No pressure on Israel to freeze settlements or stop its controversial retaliation practices was recommended. Special envoy Zinni's mission, which was on hold anyway, was further postponed. And Bush, Cheney, Powell and Rice added a host of anti-Arafat rhetoric. The hard-liners had gotten most of what they wanted except the ultimate prize: a complete break with Arafat. Other rebuffed ideas included closing the PLO offices in Washington and putting some of Arafat's own forces on the official list of terror groups.

When Powell and Burns returned to Washington, they fought back, calling for consultations with every interested party: Israelis, Palestinians, Egyptians, Jordanians, Europeans, Russians and U.N. officials. The air was filled again with diplomatic activity, a year after the breakdown of the peace process. The Arab allies, led by the Saudis, spearheaded a public relations blitz to rehabilitate Arafat. The Palestinian leader himself published a New York Times article renouncing terrorism and calling for a peaceful end to the conflict. (It received a skeptical reaction from Sharon, who basically said that talk was cheap, and Rice, who said that Arafat should now stay in Ramallah and do his job.) European Union officials proposed a new international peace conference, or a new election for the Palestinian Authority. The U.S. rejected both plans, but the Europeans warned the Americans to get more involved, or else they would go it alone.
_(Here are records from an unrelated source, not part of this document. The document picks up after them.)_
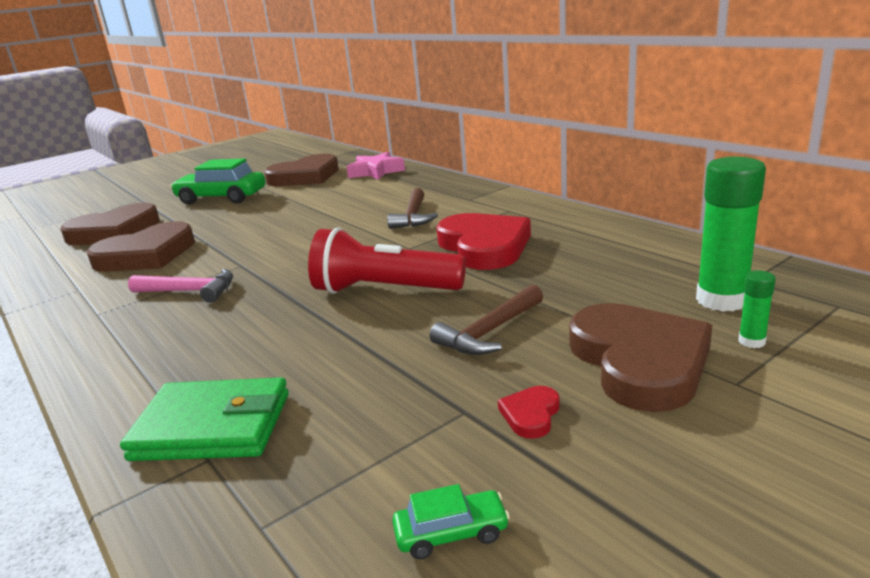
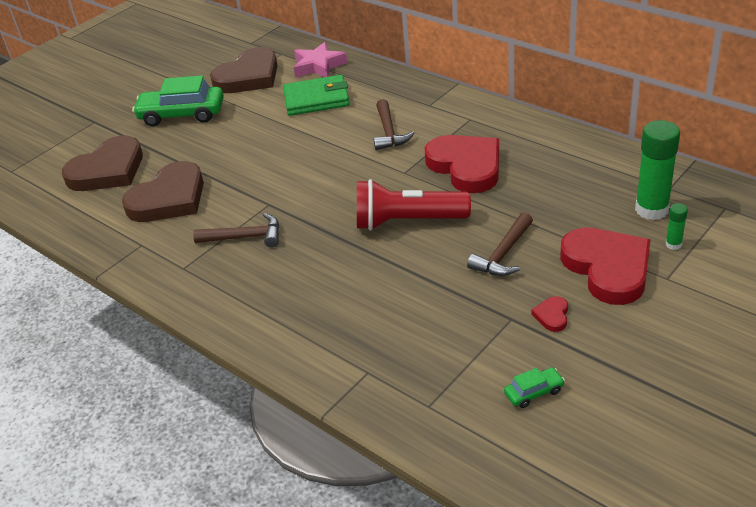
camera: 10 degrees left, 15 degrees up
(190, 291) = (246, 237): pink hammer -> brown hammer
(212, 426) = (354, 350): green wallet -> green wallet (316, 99)
(639, 361) = (607, 268): brown heart -> red heart

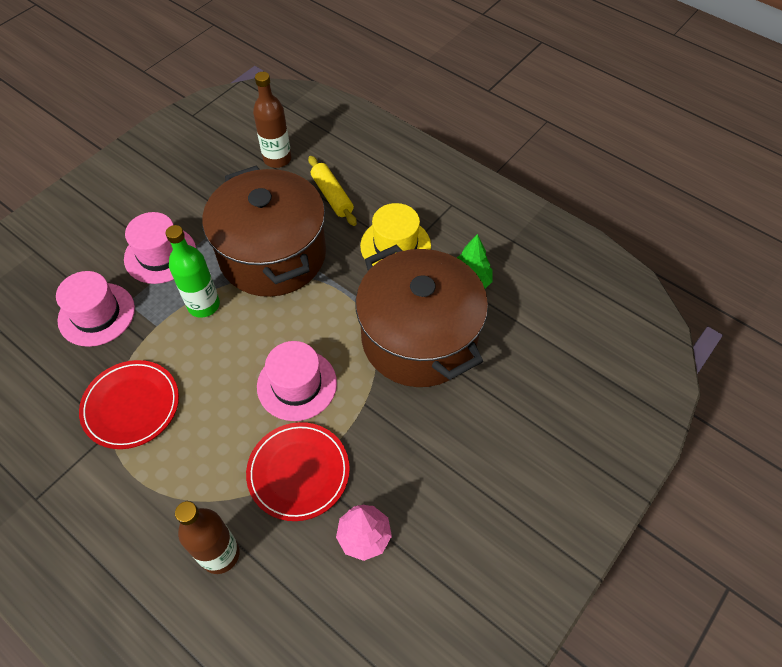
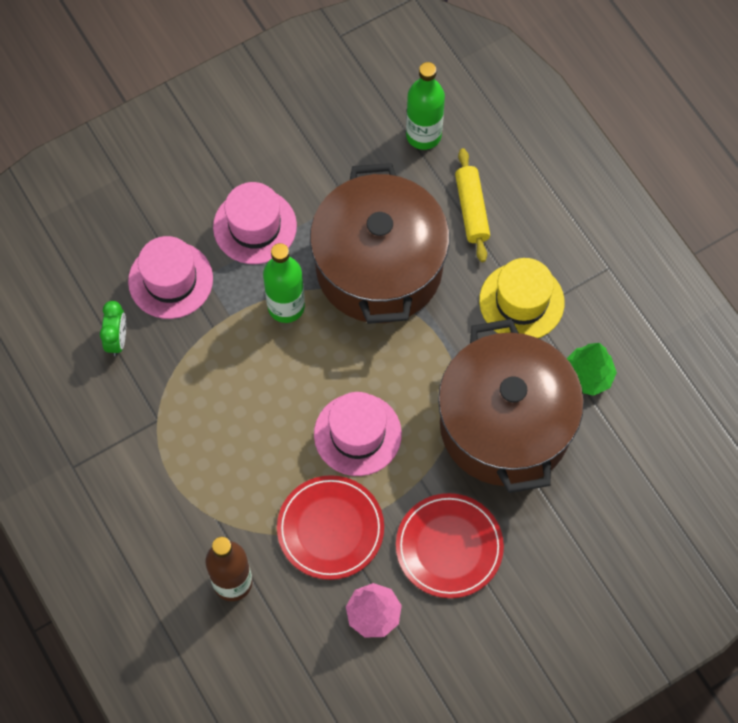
camera: 20 degrees right, 10 degrees up
(58, 375) = (117, 340): none -> green clock
(131, 406) = (183, 400): red plate -> red plate (449, 547)
(277, 159) = (423, 135): brown bottle -> green bottle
Sharon arrives in Washington Wednesday night bruised by a recent budget battle in which his proposal for large budget cuts was shot down by his coalition partners. His foreign policy bag is full. He plans to ask Bush to increase pressure on Syria and Iran to stop supporting terror and halt their weapons programs. The Americans are expected to focus more on the Palestinian front.

Sharon believes that Arafat can't deliver on any promises, and feels that the Americans and even Egypt share this view. He will tell the president that increased pressure and isolation of Arafat would eventually bring to power a new, more "pragmatic" Palestinian leadership that might be willing to negotiate the Sharon armistice plan. Whether the Bush administration will accept this view or will ask Sharon to take hard steps as well remains to be seen. "We agree with the administration on how to assess the situation with Arafat, but we have differences on how to deal with him," a senior Sharon aide told me earlier this week. In the meantime, Sharon will promise not to harm Arafat physically and not to dismantle the Palestinian Authority. And, of course, keep meeting its top officials.


By Aluf Benn

Aluf Benn is the diplomatic editor of the Israeli daily Haaretz and has been a regular contributor to Salon since 2001.